Dashboard of the indoor air quality monitor Indoor air quality monitor inside of the MacOS and GNOME status bars Physical Device

Implementation

To begin with, I used Raspberry Pi Zero 2 W for this project which is capable of running the Linux operating system and has onboard Wi-Fi. This is great because running an entire OS simplifies many things and saves a lot of time on implementation. This way, I do not have to write my own server, instead using nginx to provide static pages and API. Though, I most likely will write my own server in C using UNIX sockets to make it more portable (nginx is a pain to setup; it would be great to just compile and run). The very earliest versions of this project used an Arduino Nano, display, and buttons to cycle parameters. However, as you can see from the pictures, it is a lot more convenient to funnel that information over to devices for greater convenience.

For the sensor, I have used an old SEN55 sensor that provides with termperature, humidity, particulate matter, VOC and NOx. On top of that, I really wanted to track CO₂ as it is an extremely important measure for the health. The newer versions of SEN6X sensors, support Carbon Dioxide in one package. But, at the time of making the project, unfortunately, I had to buy a seperate sensor SCD40 to track CO₂. Conveniently, the manufacturer provides Arduino and Raspberry Pi libraries for the sensors, so there was no need in implementing those on my own.

Overall Architecture

Daemon

I have written a daemon that communicates with the sensors and saves data into a file every five seconds.
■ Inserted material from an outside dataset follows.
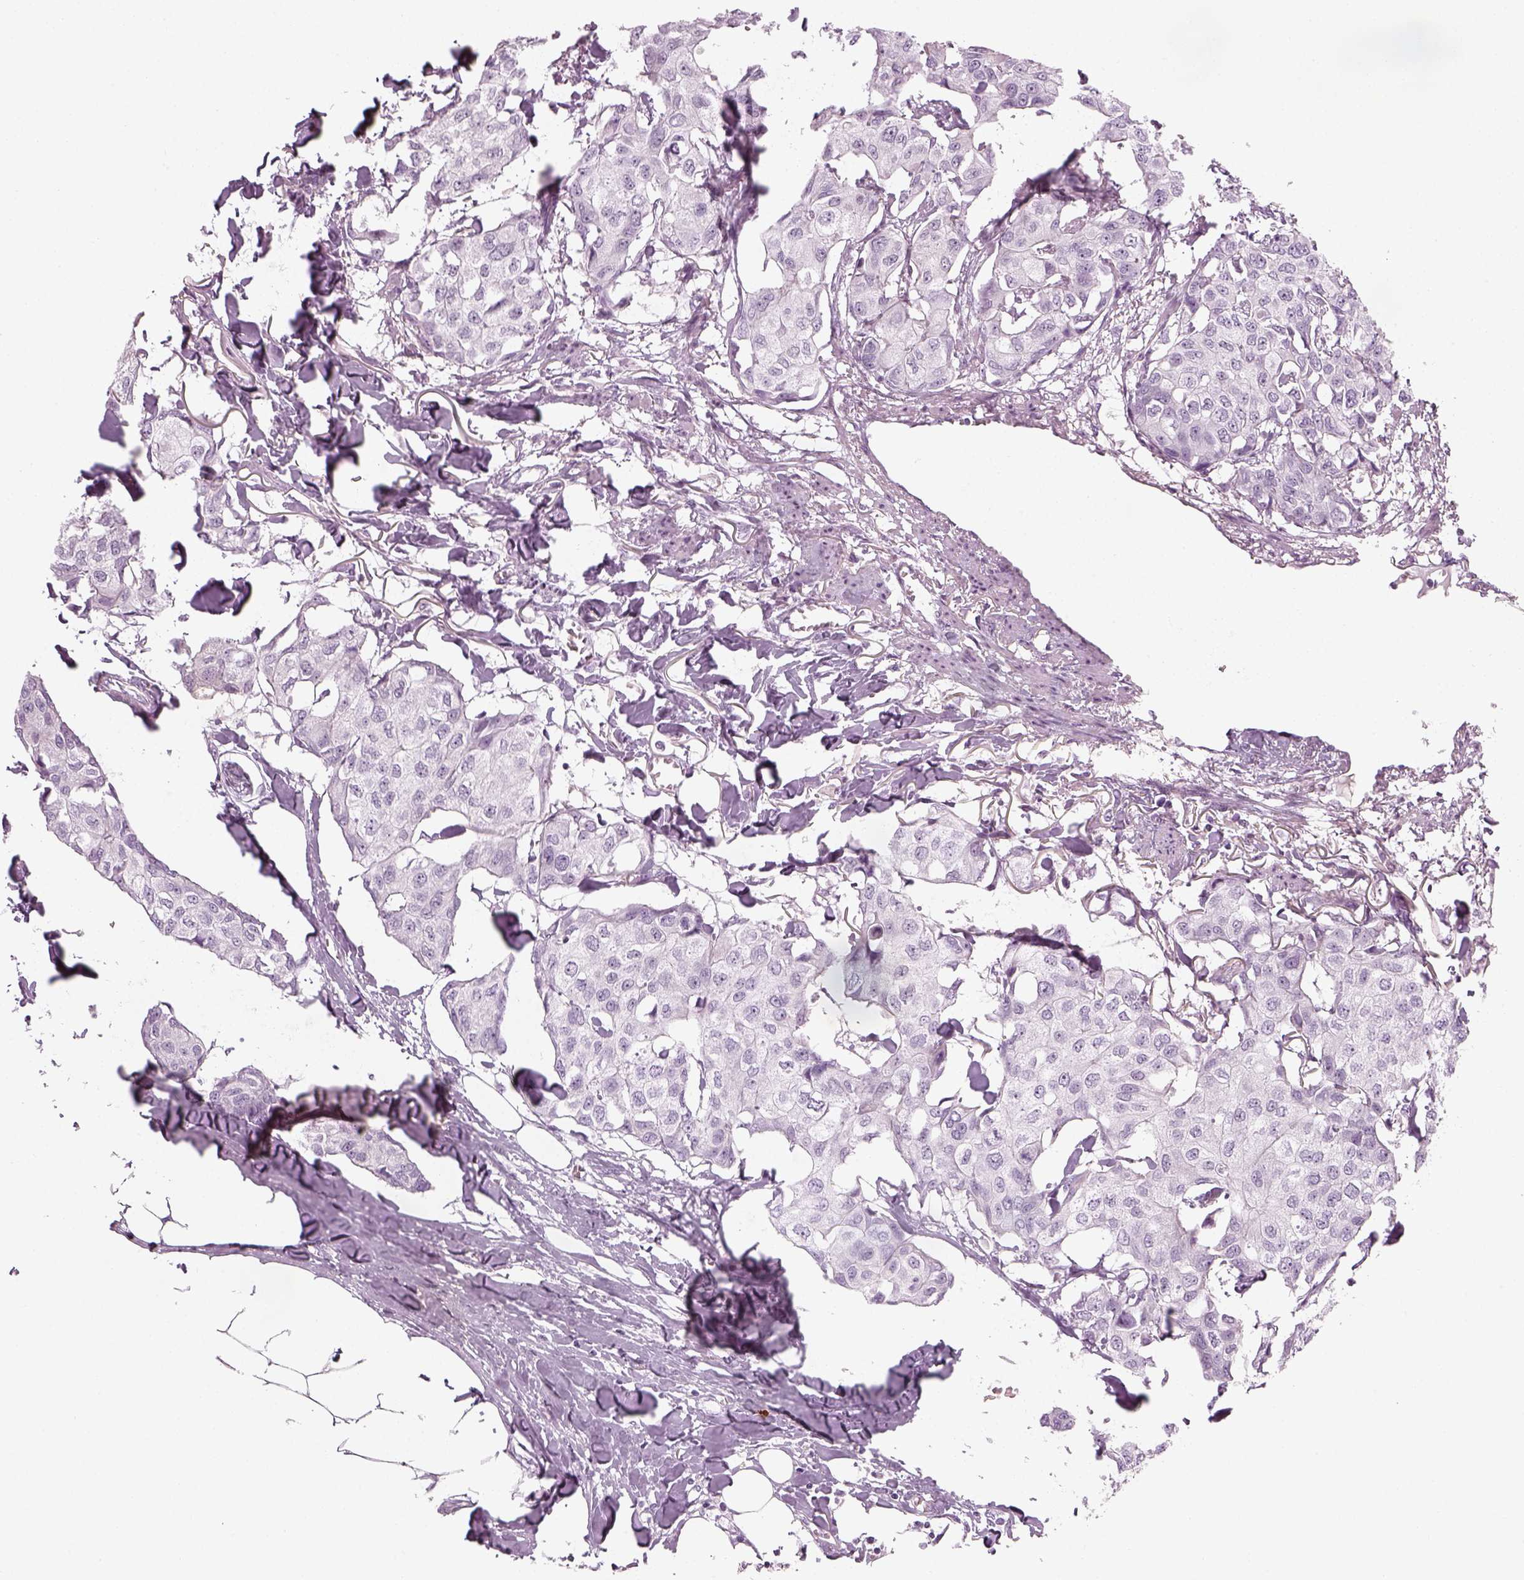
{"staining": {"intensity": "negative", "quantity": "none", "location": "none"}, "tissue": "breast cancer", "cell_type": "Tumor cells", "image_type": "cancer", "snomed": [{"axis": "morphology", "description": "Duct carcinoma"}, {"axis": "topography", "description": "Breast"}], "caption": "Tumor cells show no significant protein positivity in breast cancer.", "gene": "GAS2L2", "patient": {"sex": "female", "age": 80}}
For the greatest portability, the file contains plain text data separated by spaces and new lines (any software can read plain text and analyze it, unlike binary data). After a day of recording, the average file size comes out to be 1M. At midnight, once the daemon finishes the file for the day and continues to a new file, crontab executes another program that fetches the weather data from open-meteo using curl, parses JSON, and produces a chart PDF. This way, each PDF provides both indoor temperature and humidty for the day. At most, this produces 31 API calls to open-meteo per month; the free plan allows up to three hundred thousand calls per month.

Example PDF

Screenshot of data files Screenshot of PDFs Screenshot of PDFs on the website

Front-end

The front-end was written utilizing HTML, JavaScript, and TailwindCSS. The JavaScript polls the server API every two seconds for new data and updates the charts. Also, the simple charts that display the trend line are drawn onto the canvas with JavaScript.

Back-end

Since I have not written the server, yet, everything relies on nginx and fastCGI module. This way, I can use simple Bourne Shell scripts to fetch data from storage and send off as plain text. Of course, to avoid the headache of constantly hunting for the Pi’s IP, the router needs to be configured to assign a static IP for the Pi.
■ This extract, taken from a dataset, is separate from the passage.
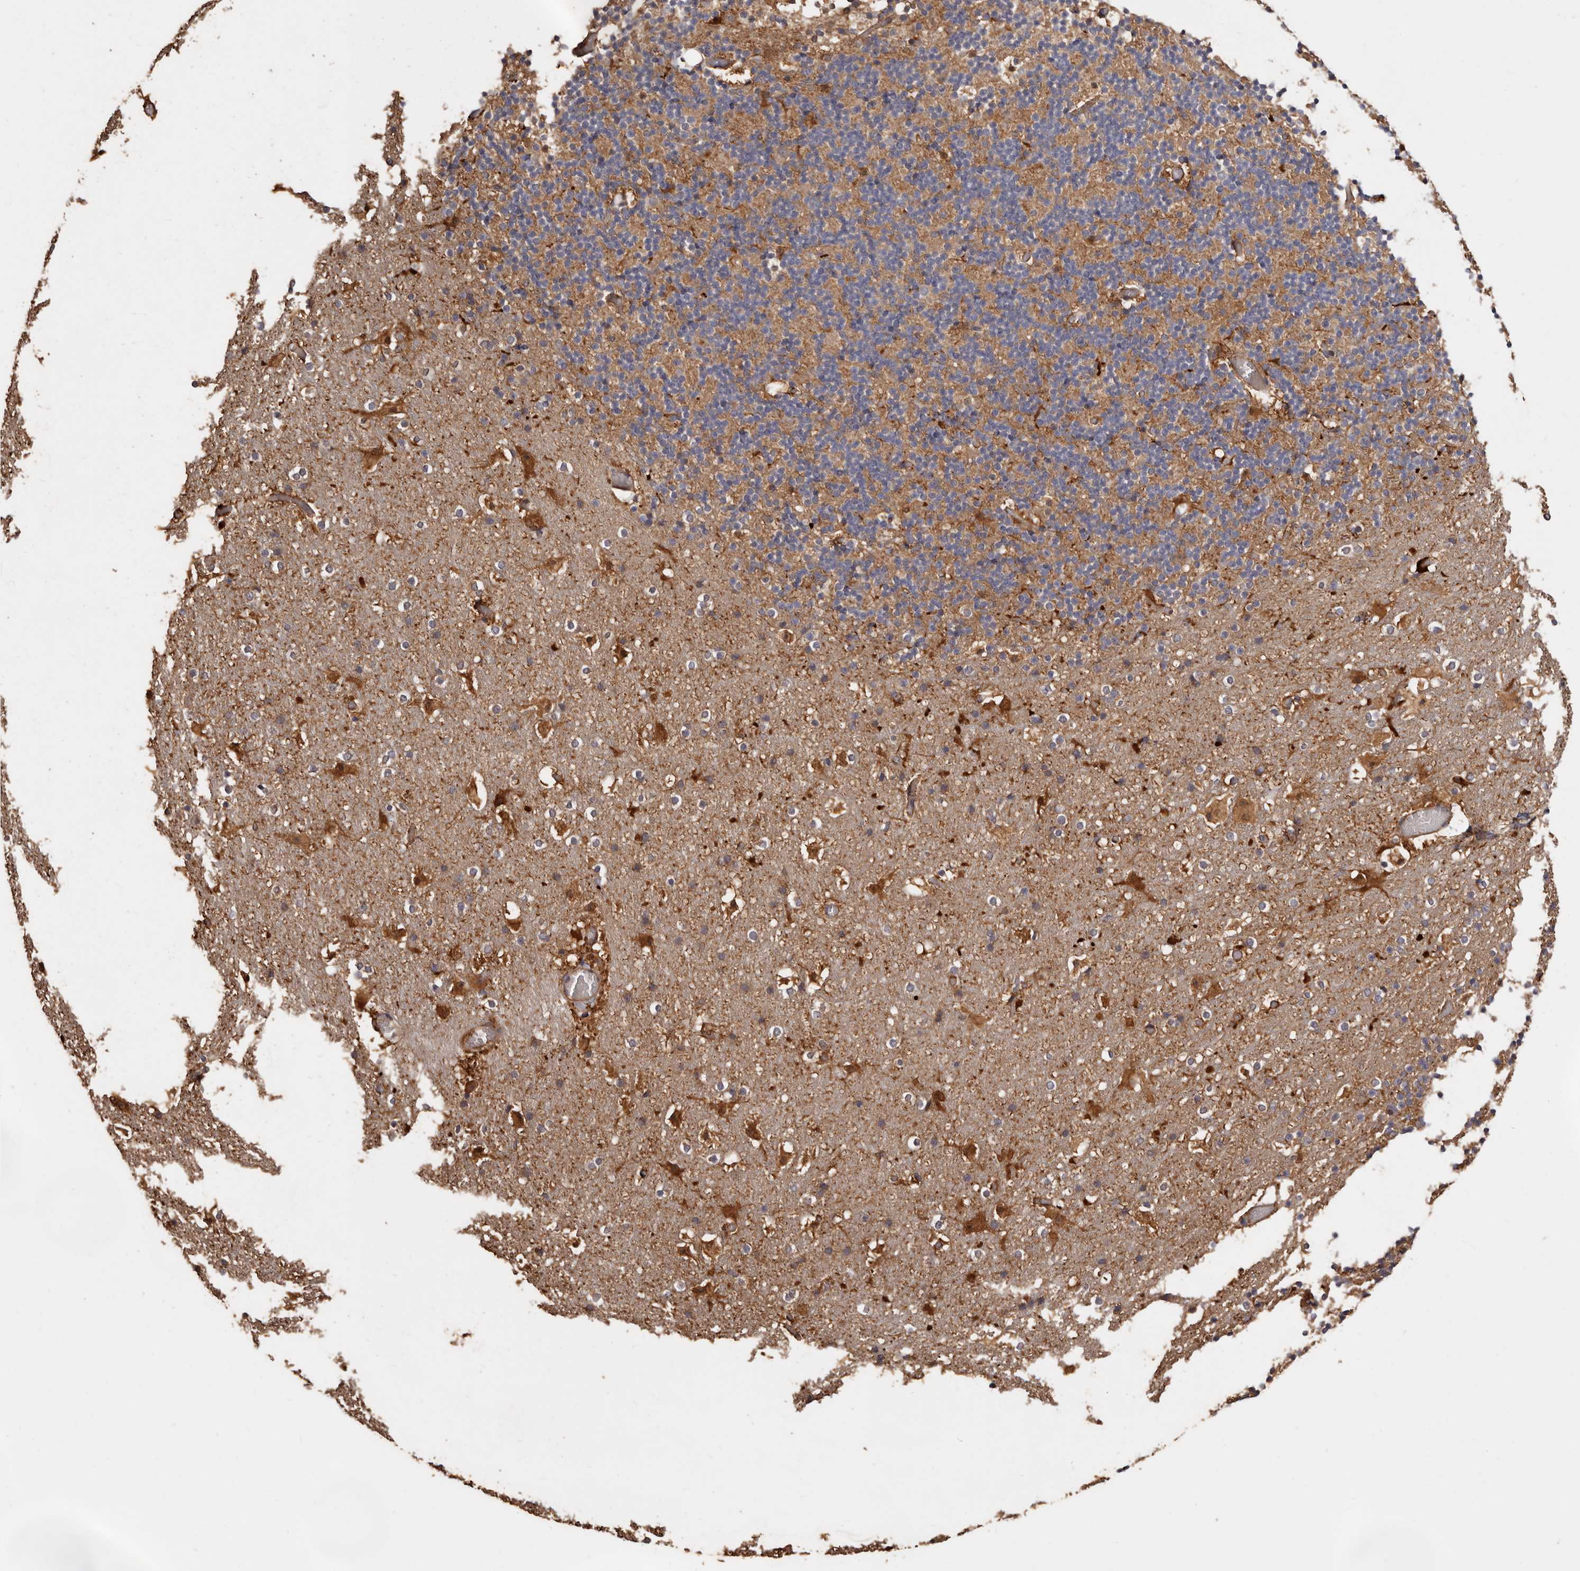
{"staining": {"intensity": "moderate", "quantity": ">75%", "location": "cytoplasmic/membranous"}, "tissue": "cerebellum", "cell_type": "Cells in granular layer", "image_type": "normal", "snomed": [{"axis": "morphology", "description": "Normal tissue, NOS"}, {"axis": "topography", "description": "Cerebellum"}], "caption": "Moderate cytoplasmic/membranous expression is present in about >75% of cells in granular layer in unremarkable cerebellum.", "gene": "COQ8B", "patient": {"sex": "male", "age": 57}}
The structure of the backend

Convenience

I also display temperature and CO₂ in the status bar of GNOME and MacOS. On Linux, to help comes a GNOME extension that allows executing arbitrary scripts and displaying their outputs in the menu bar called Executor; On MacOS, I have written my own program in Swift utilizing AppKit that provides the same functionality, called CmdBar.

Results

This server has been reliably running and collecting data for almost two years, since March 11, 2024. The longest uninterrupted by electricity outages and accidentals disconnects uptime was over half a year. I am yet to sit down and do any sort of analysis on this data. However, at the time of writing this, I am not sure what use it may provide (compared to, say, monitoring of outside weather) since the indoor values are greatly influenced by the air conditioning, purifiers, etc. But, I guess it can provide some useful insights, like the average indoor CO₂ over the year. If it was worse this year than the previous, it should give a hint to start making changes (i.e. issues with ventilation).

Overall, the project provided a lot of interesting learning experience, touching many areas of programming, like system administration, daemons, UNIX signals, making HTTPS requests with curl, parsing json, writing charts, producing PDFs, API, etc.